You have five children, and several round of university and house deposits to go. Do not in any way entangle your finances with someone else, however in love you are.

DeeLusional · 29/12/2023 22:02

Gymnopedie · 29/12/2023 20:15

see I feel abit bad now reading the replies. He was never after money or even spoke about it for first 6 months but I guess he didn't realise or think. And i don't want to imply i'm some sort of millionaire cos im absolutely not and still work full time to ensure i don't need to chip into what i do have for day to day living costs.

We like the same sort of things, went out for meals, theatre, concerts, walls etc and were pretty much 50:50 - wasn't until he started coming into my home abit that the queries started. But otherwise he is kind, reliable, funny and good company.

OP these replies might be very difficult to read. But stop backtracking. If he'd done this from the first meeting you'd never have got involved. He had to get you to like him before he could start on the ££ signs. He managed 6 months. This is the real him, what he was before was an act. Walk away.

Exactly OP. OF COURSE they don't start in first with the money questions. they love bomb you first. All these things you "have in common"... did he suggest the activities first, or did he ask you what you like and then Oh Wow he loves those things too?

Blinkityblonk · 29/12/2023 22:03

I would also not entangle the teens any further as a family, why should they all play happy families or make things 'even' in terms of holidays or what rooms they stay in, when it's not even been a year of knowing him.

lovelyoldtree · 29/12/2023 22:05

He's cold, callous and in it for your family's money and assets. Get rid,( I hope your work connections don't mean you cross paths again) and cut all contact-now.

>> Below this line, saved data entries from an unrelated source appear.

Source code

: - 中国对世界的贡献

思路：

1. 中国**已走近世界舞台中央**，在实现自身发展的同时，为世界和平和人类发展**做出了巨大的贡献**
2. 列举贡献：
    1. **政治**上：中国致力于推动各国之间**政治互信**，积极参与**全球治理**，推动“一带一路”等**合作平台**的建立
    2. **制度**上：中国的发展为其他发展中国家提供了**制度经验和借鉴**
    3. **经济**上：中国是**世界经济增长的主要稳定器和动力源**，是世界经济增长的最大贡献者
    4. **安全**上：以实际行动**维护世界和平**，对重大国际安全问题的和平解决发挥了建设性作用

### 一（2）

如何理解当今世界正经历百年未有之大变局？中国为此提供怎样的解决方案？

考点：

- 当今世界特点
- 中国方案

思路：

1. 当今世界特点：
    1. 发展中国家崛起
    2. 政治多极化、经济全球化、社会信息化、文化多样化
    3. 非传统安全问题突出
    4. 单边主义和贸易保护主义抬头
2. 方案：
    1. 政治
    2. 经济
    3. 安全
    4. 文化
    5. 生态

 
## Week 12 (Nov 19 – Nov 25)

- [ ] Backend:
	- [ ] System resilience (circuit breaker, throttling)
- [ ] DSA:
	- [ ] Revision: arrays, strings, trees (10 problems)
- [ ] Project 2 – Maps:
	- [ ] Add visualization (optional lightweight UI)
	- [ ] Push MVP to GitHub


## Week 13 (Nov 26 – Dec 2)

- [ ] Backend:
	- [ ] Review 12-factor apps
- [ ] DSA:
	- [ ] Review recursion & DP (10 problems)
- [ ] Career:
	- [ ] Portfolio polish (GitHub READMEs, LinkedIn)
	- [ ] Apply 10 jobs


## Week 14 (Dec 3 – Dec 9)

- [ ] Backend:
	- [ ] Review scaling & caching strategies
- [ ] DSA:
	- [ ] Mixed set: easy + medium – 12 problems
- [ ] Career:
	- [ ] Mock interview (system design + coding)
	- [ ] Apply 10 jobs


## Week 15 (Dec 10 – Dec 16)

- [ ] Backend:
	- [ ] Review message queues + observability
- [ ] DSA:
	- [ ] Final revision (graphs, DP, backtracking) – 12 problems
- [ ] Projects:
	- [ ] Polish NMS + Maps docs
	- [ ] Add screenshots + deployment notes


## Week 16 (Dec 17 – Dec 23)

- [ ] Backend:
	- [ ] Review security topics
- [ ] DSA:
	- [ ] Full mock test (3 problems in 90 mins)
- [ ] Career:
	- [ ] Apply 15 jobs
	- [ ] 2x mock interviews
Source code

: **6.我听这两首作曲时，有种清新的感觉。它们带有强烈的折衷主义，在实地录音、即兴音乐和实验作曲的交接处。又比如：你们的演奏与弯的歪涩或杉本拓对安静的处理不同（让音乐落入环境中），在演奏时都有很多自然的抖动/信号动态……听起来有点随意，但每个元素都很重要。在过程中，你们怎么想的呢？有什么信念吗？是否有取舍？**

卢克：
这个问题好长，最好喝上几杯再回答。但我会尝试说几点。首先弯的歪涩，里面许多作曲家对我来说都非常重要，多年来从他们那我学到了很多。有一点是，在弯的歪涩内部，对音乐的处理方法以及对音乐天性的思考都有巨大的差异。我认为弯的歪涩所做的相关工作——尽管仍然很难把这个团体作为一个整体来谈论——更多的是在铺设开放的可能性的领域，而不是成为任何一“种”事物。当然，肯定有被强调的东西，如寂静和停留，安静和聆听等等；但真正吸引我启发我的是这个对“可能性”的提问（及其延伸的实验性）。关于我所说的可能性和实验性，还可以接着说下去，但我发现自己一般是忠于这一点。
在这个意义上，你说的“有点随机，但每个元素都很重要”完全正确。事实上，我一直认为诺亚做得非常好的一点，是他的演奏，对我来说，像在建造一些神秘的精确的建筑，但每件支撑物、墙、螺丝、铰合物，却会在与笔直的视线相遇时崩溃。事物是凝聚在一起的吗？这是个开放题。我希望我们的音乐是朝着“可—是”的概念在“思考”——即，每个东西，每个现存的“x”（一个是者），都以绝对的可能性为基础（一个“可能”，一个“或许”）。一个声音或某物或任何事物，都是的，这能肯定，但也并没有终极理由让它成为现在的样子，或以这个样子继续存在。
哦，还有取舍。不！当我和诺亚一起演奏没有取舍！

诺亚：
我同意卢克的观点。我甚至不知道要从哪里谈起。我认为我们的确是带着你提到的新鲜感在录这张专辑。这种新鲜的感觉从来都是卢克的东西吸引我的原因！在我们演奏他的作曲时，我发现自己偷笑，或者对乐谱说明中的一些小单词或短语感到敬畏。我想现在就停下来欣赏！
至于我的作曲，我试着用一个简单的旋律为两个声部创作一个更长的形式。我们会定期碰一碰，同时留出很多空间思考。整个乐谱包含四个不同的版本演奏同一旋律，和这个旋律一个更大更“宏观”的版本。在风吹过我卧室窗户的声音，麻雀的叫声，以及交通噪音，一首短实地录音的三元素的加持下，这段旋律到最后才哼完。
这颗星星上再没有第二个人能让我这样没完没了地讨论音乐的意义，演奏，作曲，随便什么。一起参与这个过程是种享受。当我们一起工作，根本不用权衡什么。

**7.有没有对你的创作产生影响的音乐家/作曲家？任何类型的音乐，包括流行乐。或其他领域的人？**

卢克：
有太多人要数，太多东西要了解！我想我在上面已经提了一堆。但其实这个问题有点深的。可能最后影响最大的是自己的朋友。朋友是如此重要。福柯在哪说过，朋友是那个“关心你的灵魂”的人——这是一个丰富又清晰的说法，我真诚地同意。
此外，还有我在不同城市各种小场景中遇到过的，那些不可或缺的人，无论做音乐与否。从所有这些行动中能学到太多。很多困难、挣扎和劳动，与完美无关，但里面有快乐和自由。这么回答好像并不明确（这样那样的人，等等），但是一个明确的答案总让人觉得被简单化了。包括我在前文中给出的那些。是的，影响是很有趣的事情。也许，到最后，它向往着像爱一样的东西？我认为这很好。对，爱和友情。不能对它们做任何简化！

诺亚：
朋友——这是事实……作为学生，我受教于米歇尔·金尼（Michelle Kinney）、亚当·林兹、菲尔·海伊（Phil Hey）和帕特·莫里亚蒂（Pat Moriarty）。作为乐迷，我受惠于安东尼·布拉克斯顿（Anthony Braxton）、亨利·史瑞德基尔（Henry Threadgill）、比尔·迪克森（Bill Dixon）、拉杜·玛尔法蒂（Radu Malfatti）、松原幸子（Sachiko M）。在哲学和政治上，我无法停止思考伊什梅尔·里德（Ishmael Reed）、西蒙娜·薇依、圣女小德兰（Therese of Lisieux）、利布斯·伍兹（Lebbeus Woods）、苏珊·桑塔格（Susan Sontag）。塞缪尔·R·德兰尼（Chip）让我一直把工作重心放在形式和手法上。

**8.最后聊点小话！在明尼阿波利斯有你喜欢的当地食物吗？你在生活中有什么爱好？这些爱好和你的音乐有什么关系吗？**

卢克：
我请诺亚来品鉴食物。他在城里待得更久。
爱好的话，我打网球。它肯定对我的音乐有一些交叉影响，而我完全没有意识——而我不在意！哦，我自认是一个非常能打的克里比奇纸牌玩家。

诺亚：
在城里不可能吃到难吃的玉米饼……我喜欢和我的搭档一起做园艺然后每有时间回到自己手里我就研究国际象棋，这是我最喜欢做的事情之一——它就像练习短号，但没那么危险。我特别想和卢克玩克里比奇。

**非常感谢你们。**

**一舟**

raspberrycardigan · 29/12/2023 22:05

Your replies in defence of him seem to be missing your own point and minimising your own very natural concerns. He may well have been very nice company on dates and outings for six months prior, but he is now unpleasantly and unusually interested in and resentful of your financial situation - and has hinted you spring for his sons' holiday costs. It's just the start, and you are already doubting your instincts.